# Multi-Model Benchmarking of Lightweight Open-Source Generative AI Models

## Objective
This notebook evaluates and compares multiple lightweight publicly available generative ai models under identical conditions


The goal is to understand trade-offs in:
1. Instruction following
2. Conversational quality
3. Response verbosity
4. Inference latency

This type of comparison mirrors real-world model selection in GenAI systems.

## Models Evaluated

| Model Name | Architecture | Tuning Type | Reason for Inclusion |
|-----------|-------------|-------------|---------------------|
| BlenderBot-400M | Encoder-Decoder | Dialogue-tuned | Conversational baseline |
| FLAN-T5-Small | Encoder-Decoder | Instruction-tuned | Lightweight instruction model |
| FLAN-T5-Base | Encoder-Decoder | Instruction-tuned | Scale comparison |


## Experimental Setup

1. Same prompts for all models
2. Greedy decoding (no sampling)
3. Max output length: 128 tokens
4. CPU inference
5. No fine-tuning applied

This ensures a fair, controlled comparison.

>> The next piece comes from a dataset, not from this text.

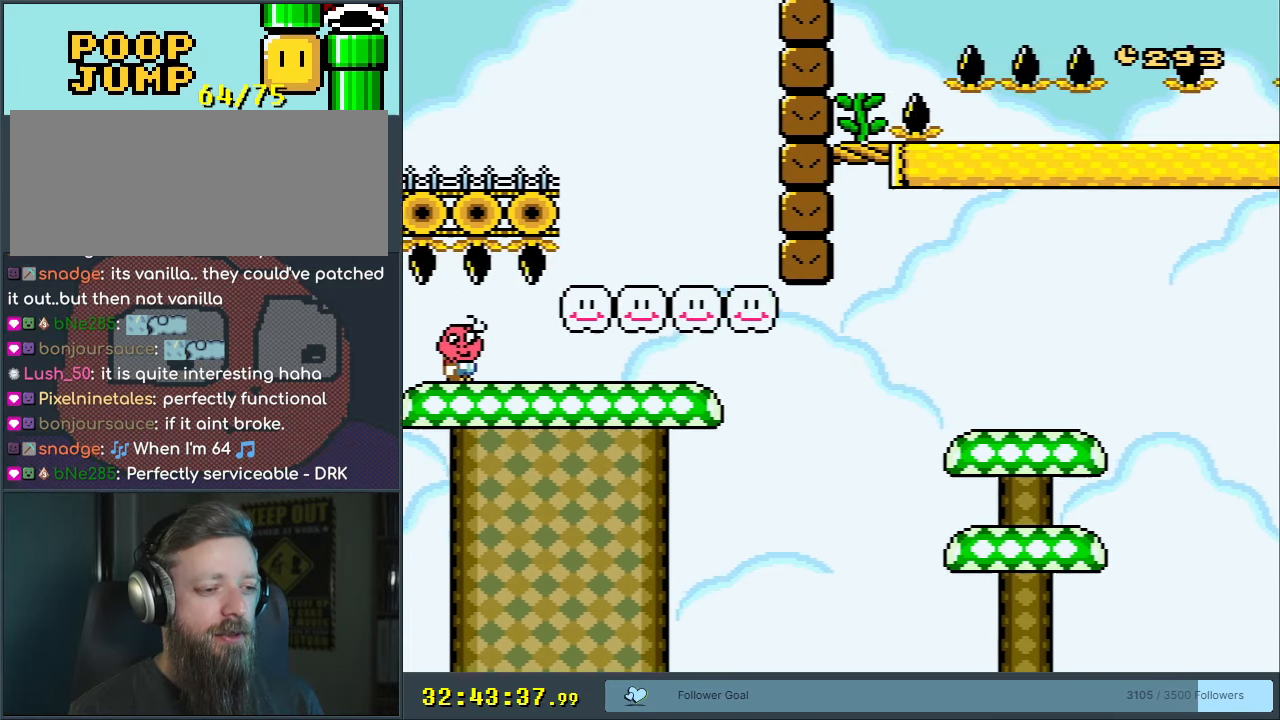
{"buttons": ["B", "Y", "DPAD_RIGHT"], "events": []}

### The following packages are required to be installed to run the models


In [16]:
%pip install transformers tensorflow sentencepiece numpy pandas


huggingface/tokenizers: The current process just got forked, after parallelism has already been used. Disabling parallelism to avoid deadlocks...
	- Avoid using `tokenizers` before the fork if possible
	- Explicitly set the environment variable TOKENIZERS_PARALLELISM=(true | false)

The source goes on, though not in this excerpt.